EXERCISE INSTRUCTIONS: Scan the records below for the line with "exposure_s: 1/3.2" and the line with "focal_mm: 2.2". Repeat those two lines and every line between them exactly, and nothing else.

---------- SUPPLIED DATA

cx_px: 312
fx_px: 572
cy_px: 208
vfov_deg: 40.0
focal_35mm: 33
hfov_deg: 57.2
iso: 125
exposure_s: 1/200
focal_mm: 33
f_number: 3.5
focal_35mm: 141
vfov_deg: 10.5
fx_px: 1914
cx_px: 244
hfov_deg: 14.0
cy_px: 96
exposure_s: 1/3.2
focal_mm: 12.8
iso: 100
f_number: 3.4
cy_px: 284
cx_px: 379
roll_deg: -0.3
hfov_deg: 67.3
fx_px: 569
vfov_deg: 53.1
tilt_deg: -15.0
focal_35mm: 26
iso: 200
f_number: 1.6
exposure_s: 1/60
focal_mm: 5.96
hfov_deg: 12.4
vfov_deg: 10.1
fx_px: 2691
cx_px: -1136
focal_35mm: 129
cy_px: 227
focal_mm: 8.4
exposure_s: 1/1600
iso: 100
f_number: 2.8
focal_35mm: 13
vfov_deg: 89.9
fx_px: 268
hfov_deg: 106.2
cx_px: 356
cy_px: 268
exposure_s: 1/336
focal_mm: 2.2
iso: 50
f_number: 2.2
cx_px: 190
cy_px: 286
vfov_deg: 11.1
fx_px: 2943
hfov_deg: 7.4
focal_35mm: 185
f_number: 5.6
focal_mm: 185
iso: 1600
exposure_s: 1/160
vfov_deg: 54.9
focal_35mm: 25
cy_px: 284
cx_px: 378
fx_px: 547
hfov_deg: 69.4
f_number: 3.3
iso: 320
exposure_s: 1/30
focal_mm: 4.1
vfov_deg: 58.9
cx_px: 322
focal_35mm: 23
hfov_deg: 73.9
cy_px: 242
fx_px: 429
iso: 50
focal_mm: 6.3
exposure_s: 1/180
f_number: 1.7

--------------------
---------- SUPPLIED DATA

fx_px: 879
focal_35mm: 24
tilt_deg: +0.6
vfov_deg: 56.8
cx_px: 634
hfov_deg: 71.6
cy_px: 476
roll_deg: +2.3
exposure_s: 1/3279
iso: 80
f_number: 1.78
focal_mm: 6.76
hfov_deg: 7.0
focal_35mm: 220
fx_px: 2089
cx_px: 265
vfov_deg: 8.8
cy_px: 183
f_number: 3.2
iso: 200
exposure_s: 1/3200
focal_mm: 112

--------------------

TASK ANSWER:
exposure_s: 1/3.2
focal_mm: 12.8
iso: 100
f_number: 3.4
cy_px: 284
cx_px: 379
roll_deg: -0.3
hfov_deg: 67.3
fx_px: 569
vfov_deg: 53.1
tilt_deg: -15.0
focal_35mm: 26
iso: 200
f_number: 1.6
exposure_s: 1/60
focal_mm: 5.96
hfov_deg: 12.4
vfov_deg: 10.1
fx_px: 2691
cx_px: -1136
focal_35mm: 129
cy_px: 227
focal_mm: 8.4
exposure_s: 1/1600
iso: 100
f_number: 2.8
focal_35mm: 13
vfov_deg: 89.9
fx_px: 268
hfov_deg: 106.2
cx_px: 356
cy_px: 268
exposure_s: 1/336
focal_mm: 2.2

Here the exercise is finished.